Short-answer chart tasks
· · · · · · ·
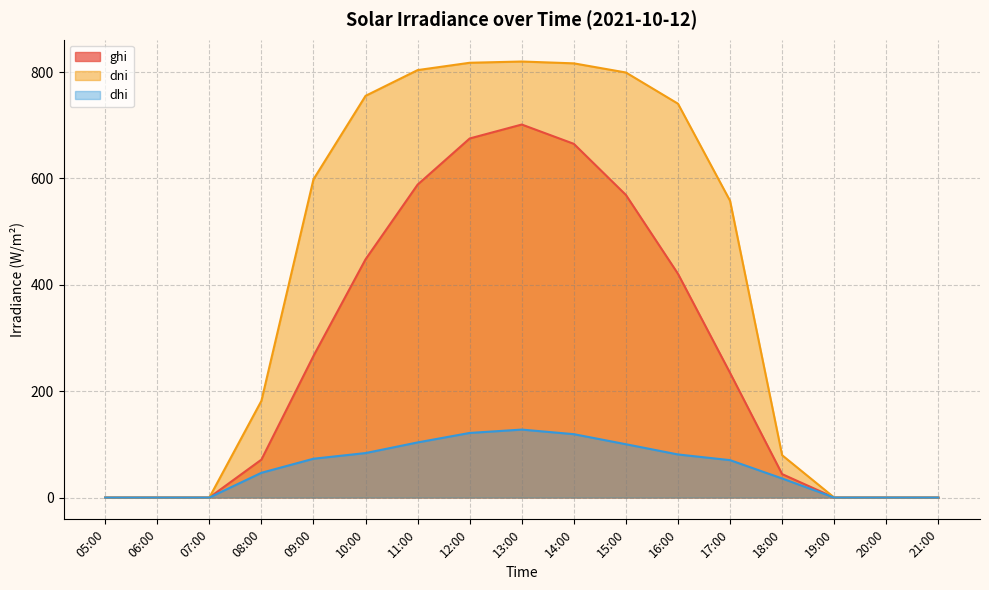

True or false: dni and dhi cross at least once.

False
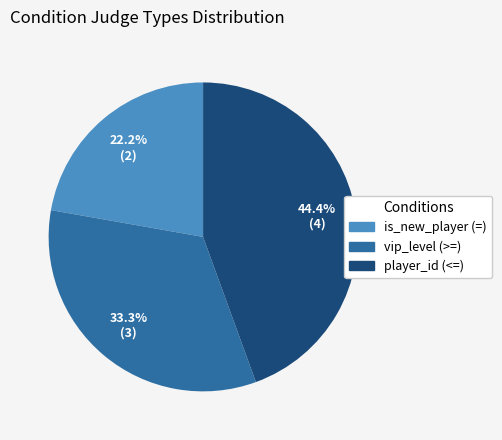

To the nearest percent, what is the difference between the largest and smallest slice percentages?

22%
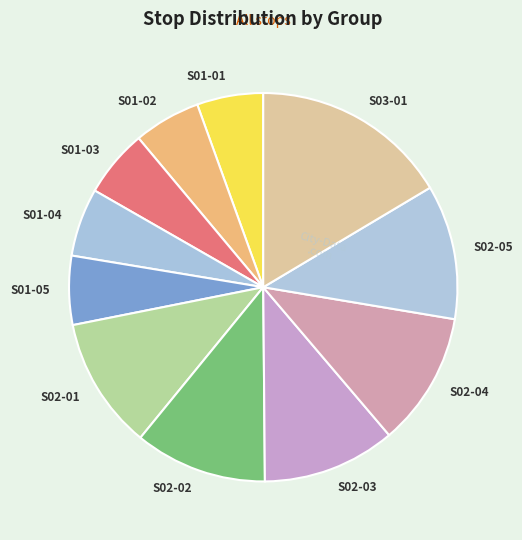

Is it true that S03-01 is 7% of the pie?

False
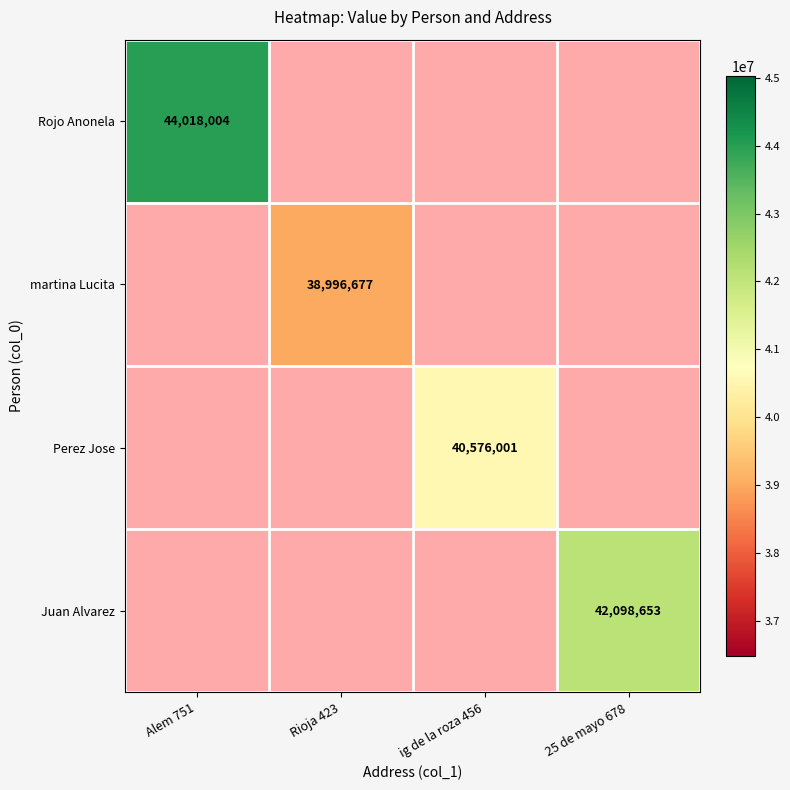

What is the smallest value displayed?

38996677.0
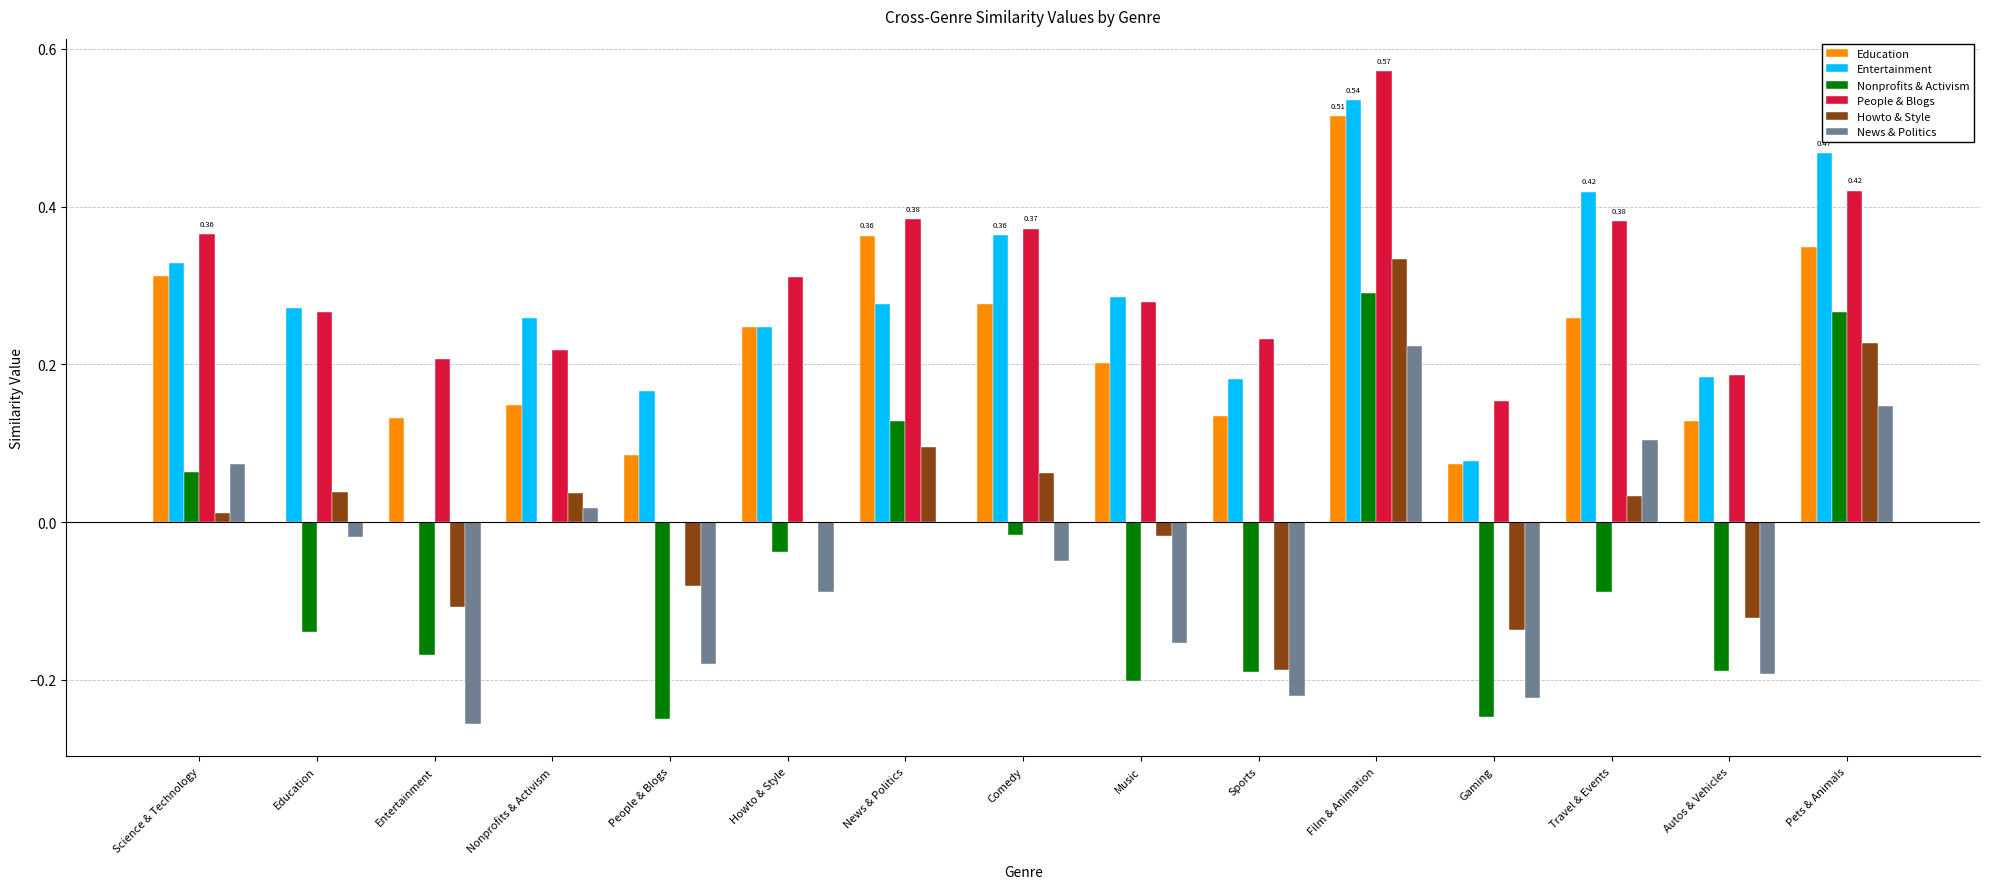

What is the sum of all People & Blogs values?

4.3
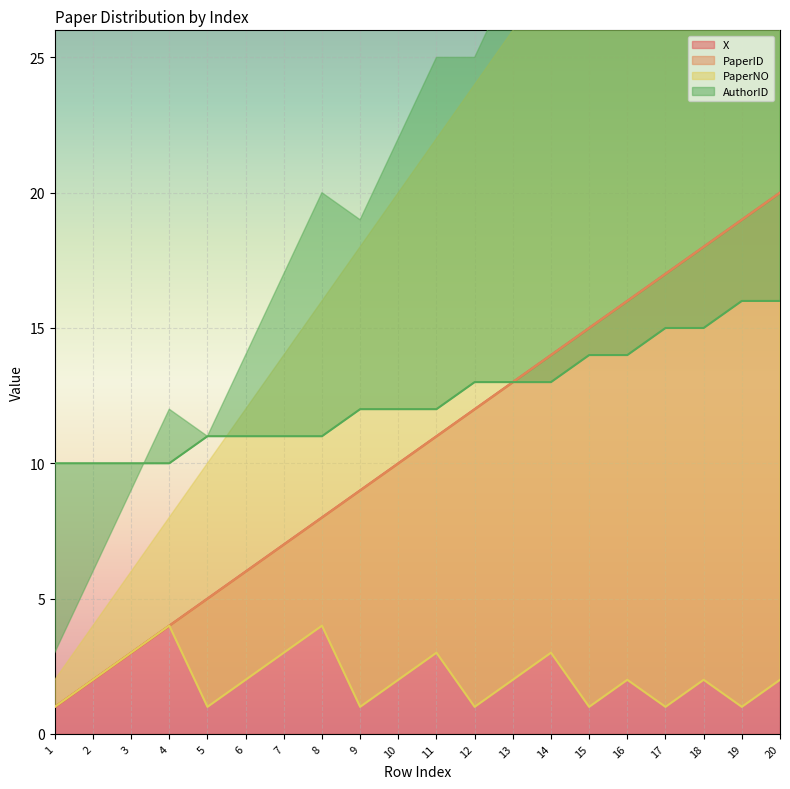

Is it true that X equals 14 at 14?

True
· · · · · · ·
* What is needed *
Please reproduce all of the data above with "slice" swapped for "wedge" and everything else unchanged. Leave the pictures out.

* Your response *
True or false: dni and dhi cross at least once.

False

To the nearest percent, what is the difference between the largest and smallest wedge percentages?

22%

Is it true that S03-01 is 7% of the pie?

False

What is the smallest value displayed?

38996677.0

What is the sum of all People & Blogs values?

4.3

Is it true that X equals 14 at 14?

True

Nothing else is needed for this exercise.